III. REVIEW, ANALYSIS, AND RESOLUTION OF THE ISSUES
¶16. Because Denson states his first issue, which we quoted on page two of this opinion, in broad generalities, this Court must resort to his argument on his first issue to determine what the trial court did to restrict Denson's ability to present a proper defense to the charge of aggravated assault, for which he had been indicted. Because Denson failed to object to the trial court's evidentiary rulings, it was necessary for Denson to include the phrase, "plain reversible error," in his first issue. Only as "plain" error pursuant to Mississippi Rule of Evidence 103(d) would this Court be permitted to find reversible error in some aspects of Denson's first issue.
¶17. In order to raise an error on appeal, Mississippi Rule of Evidence 103(a) requires that a contemporaneous objection on specific grounds must be made to the admission of evidence by the trial court. *fn1 In Bender v. North Meridian Mobile Home Park, 636 So.2d 385, 389 (Miss. 1994), the Mississippi Supreme Court stated the following rule:
"This Court has stated that a trial Judge cannot be put in error on a matter not presented to him for his decision. Mills v. Nichols, 467 So.2d 924, 931 (Miss.1985). In addition, it is a well stated principle that issues not presented at trial cannot be raised on appeal. Parker v. Mississippi Game and Fish Commission, 555 So.2d 725, 730 (Miss.1989)."

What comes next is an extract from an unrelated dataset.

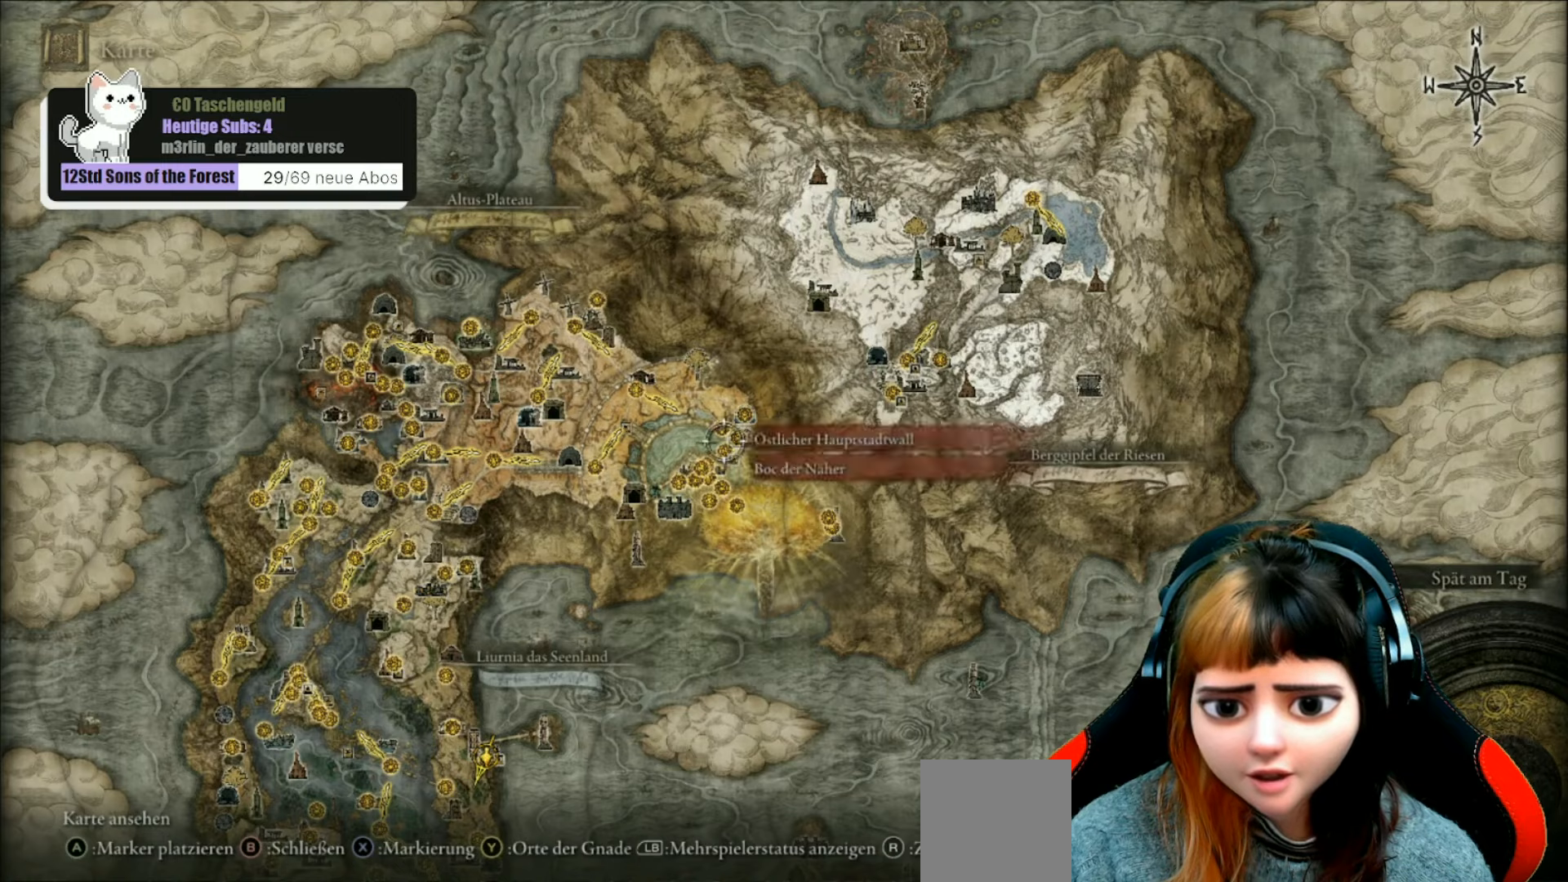
{"buttons": [], "left_stick": "up-left", "right_stick": "center", "events": [[400, "left_stick", "up-left"]]}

More recently, that court reiterated the frequently stated rule that no new issues may be raised on appeal in Wright v. White, 693 So.2d 898, 903 (¶ 6) (Miss. 1997). See Crowe v. Smith, 603 So.2d 301, 305 (Miss.1992) (reciting that appellant is not entitled to raise a new issue on appeal); Parker v. Game & Fish Comm'n, 555 So.2d 725, 730 (Miss.1989) (holding that trial Judge will not be put in error on a matter which has not been presented to him); Mills v. Nichols, 467 So.2d 924, 931 (Miss.1985) (trial court will not be put in error on appeal for matter not presented to it for decision). Under this rule, we ...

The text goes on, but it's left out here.